Despite growing in prevalence and burden on new patients, long Covid remains a relatively ill-defined chronic disease—determined by hundreds of signs or symptoms and oftentimes missed by both clinicians and patients until it’s well into its disease course.
In the latest episode of Lungcast, American Lung Assocation (ALA) chief medical officer Al Rizzo, MD, spoke with long Covid researcher and patient Julia Moore Vogel, PhD, MBA, program director of The Participant Center at Scripps’ All of Us Research Program, on the challenges of defining and adequately researching long Covid. Chief among hers and colleagues’ frustrations is the variety by which it can present in patients.
“There are over 200 different symptoms that folks can have, and we don’t even have well-defined subtypes,” Vogel said. “Some folks just feel a little less than how they used to be—and some folks are completely bed-bound.
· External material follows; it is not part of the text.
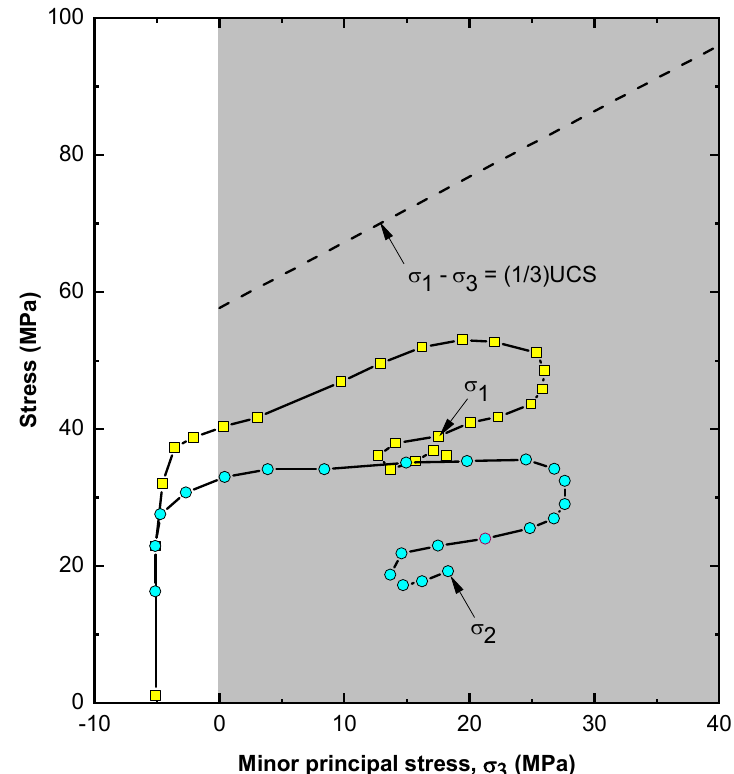
Figure 1. Stress path obtained for a point 50 mm above the crown of a mine-by tunnel using 3D numerical modelling ([9]). The Hoek–Brown (H–B) failure envelope and the stress path for direct tension, UCS, and triaxial tests are also shown. The thick dashed line represents the stress level above which crack initiates in rock.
There’s this wide variety of presentations that makes it hard to classify what it is.”
What’s more, PCR testing infrastructure—previously a widely available resource during the COVID-19 pandemic—has been all but mitigated in the US at the conclusion of the public health emergency declaration. Long Covid patients can very well be unaware of their condition.
“Many patients with long Covid may not have even been aware they experienced the acute infection,” Vogel said. “That diagnostic piece has been a real challenge both for people who have been trying to get care—but also for clinical trials, where you only want to do trials on people who have had COVID, but you don’t want to exclude people that weren’t able to access testing when they needed it.”
Regarding long Covid diagnostics, Vogel stressed to clinicians that they avoid letting “perfect be the enemy of good.”
“Listen to the patients and what they’re telling you; learn about the disease in general and you can make a best guess of what it is,” she explained. “A lot of things in medicine are not perfect, and I think that’s the kind of situation we’re in here.”
While Vogel believes the pursuit of disease scoring systems in lieu of biomarkers or other quantitative measures are a good idea, she stressed that data sources may be currently lacking for relevant symptoms and signs of long Covid. There remains a high risk of missing patient data from those who don’t access their health care system—whether because they’re unaware of their diagnosis or are hindered by their disease enough to be physically unable to consult with a physician.
“I worry a lot about both of those things, that you’re missing pieces of the puzzle, and that we really have to be thoughtful in the research that we’re designing to make sure we’re including the people that need to benefit from the research the most,” Vogel said.
Lungcast is a monthly respiratory health podcast series from the ALA produced by HCPLive.